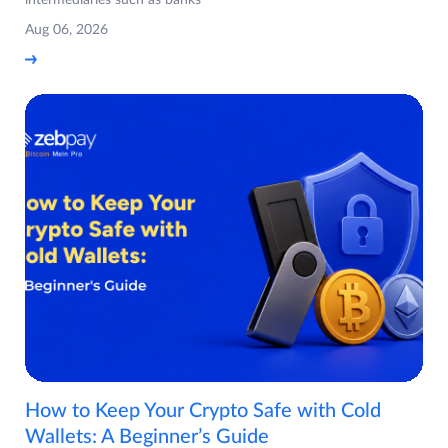
Aug 06, 2026
How to Keep Your Crypto Safe with Cold
Wallets: A Beginner’s Guide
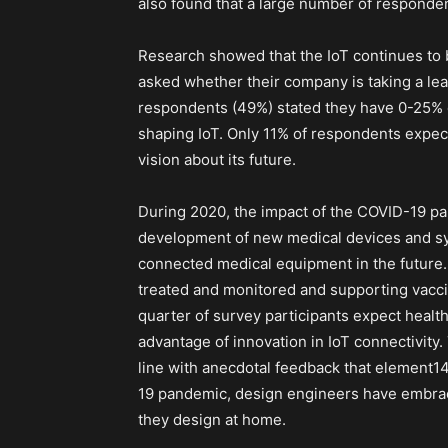
also found that a large number of responden
Research showed that the IoT continues to 
asked whether their company is taking a leade
respondents (49%) stated they have 0-25% co
shaping IoT. Only 11% of respondents expect
vision about its future.
During 2020, the impact of the COVID-19 pan
development of new medical devices and sys
connected medical equipment in the future.
treated and monitored and supporting vacc
quarter of survey participants expect healthc
advantage of innovation in IoT connectivity.
line with anecdotal feedback that element1
19 pandemic, design engineers have embra
they design at home.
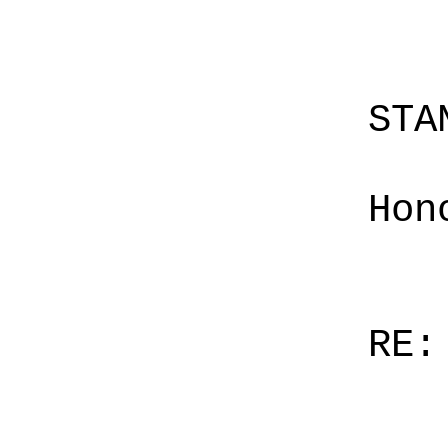
STA
Hon
RE:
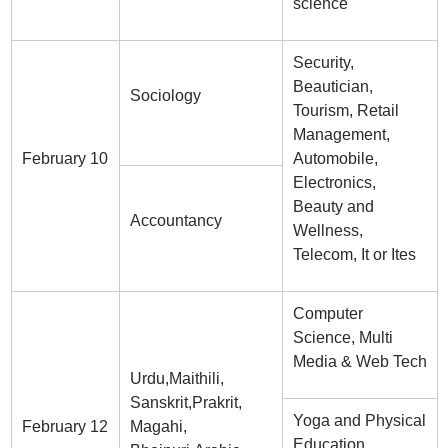
science
Security,
Beautician,
Sociology
Tourism, Retail
Management,
February 10
Automobile,
Electronics,
Beauty and
Accountancy
Wellness,
Telecom, It or Ites
Computer
Science, Multi
Media & Web Tech
Urdu,Maithili,
Sanskrit,Prakrit,
Yoga and Physical
February 12
Magahi,
Education,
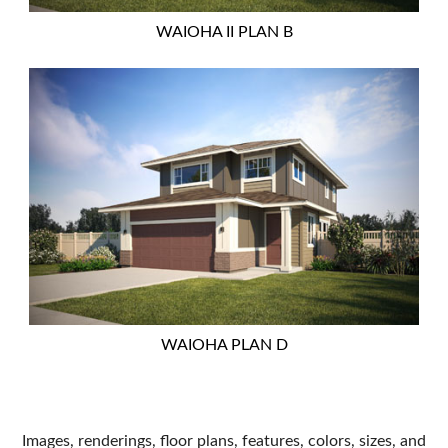
WAIOHA II PLAN B
WAIOHA PLAN D
Images, renderings, floor plans, features, colors, sizes, and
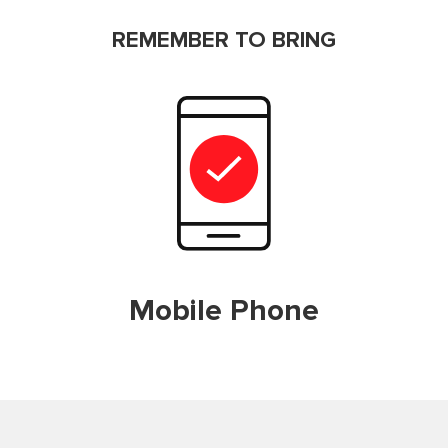
REMEMBER TO BRING
Mobile Phone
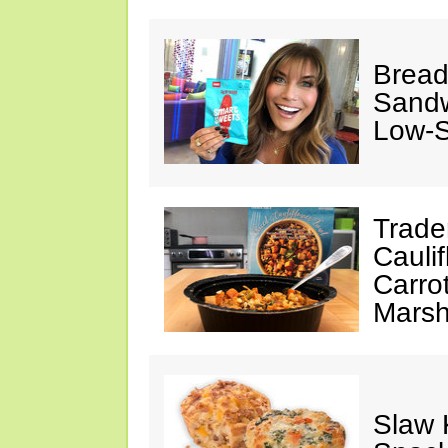
Bread
Sandw
Low-
Trade
Cauli
Carro
Marsh
Slaw 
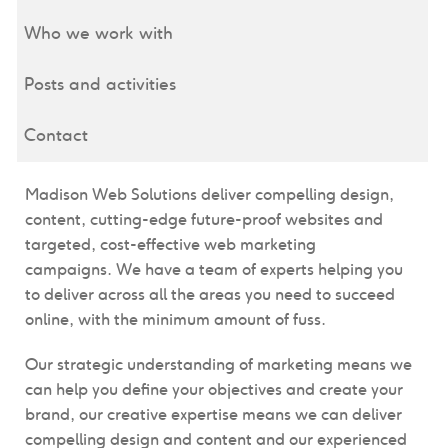
Who we work with
Posts and activities
Contact
Madison Web Solutions deliver compelling design,
content, cutting-edge future-proof websites and
targeted, cost-effective web marketing
campaigns. We have a team of experts helping you
to deliver across all the areas you need to succeed
online, with the minimum amount of fuss.
Our strategic understanding of marketing means we
can help you define your objectives and create your
brand, our creative expertise means we can deliver
compelling design and content and our experienced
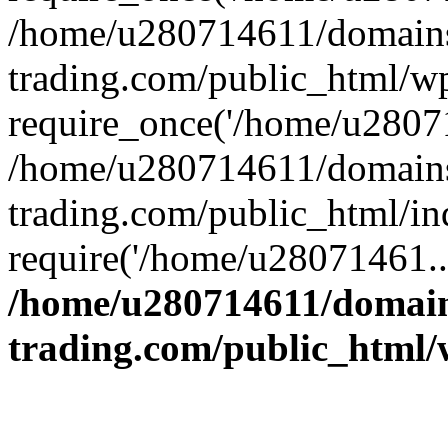
/home/u280714611/domains
trading.com/public_html/w
require_once('/home/u28071
/home/u280714611/domains
trading.com/public_html/in
require('/home/u28071461..
/home/u280714611/domain
trading.com/public_html/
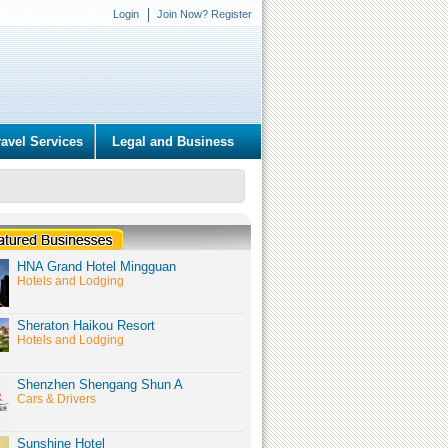
Login
Join Now? Register
ravel Services
Legal and Business
HNA Grand Hotel Mingguan
Hotels and Lodging
Sheraton Haikou Resort
Hotels and Lodging
Shenzhen Shengang Shun A
Cars & Drivers
Sunshine Hotel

----------------

Instructions for the task
Check each line of the material for "they". Copy the ones that have it.

Output
respondents (49%) stated they have 0-25% co
they design at home.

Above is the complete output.